An exact repetition of the data below, without images, is the expected answer.

## SUPPLIED MATERIAL
══════════════════════════════

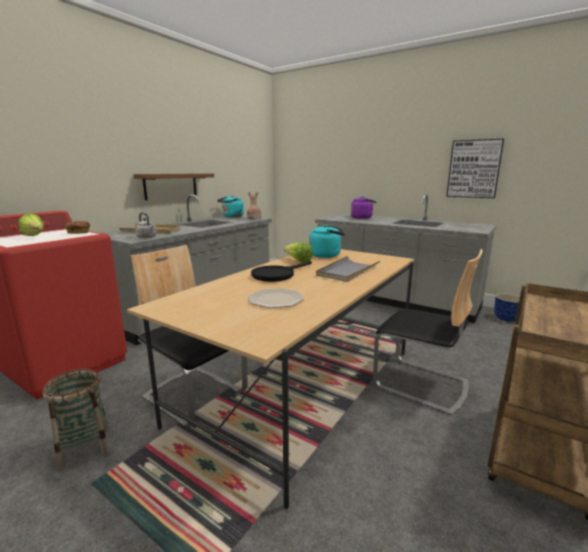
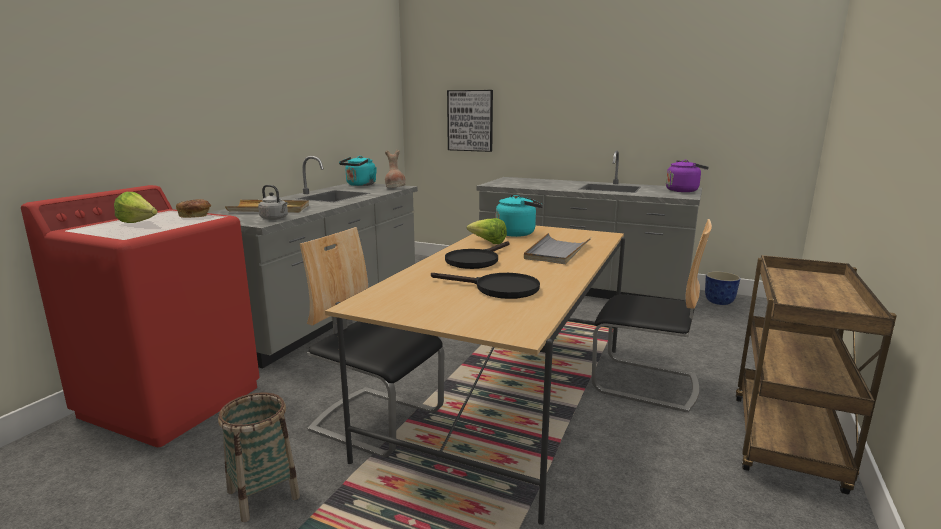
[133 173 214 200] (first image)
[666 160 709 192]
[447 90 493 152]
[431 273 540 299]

══════════════════════════════

## FINISHED TASK
[133 173 214 200] (first image)
[666 160 709 192]
[447 90 493 152]
[431 273 540 299]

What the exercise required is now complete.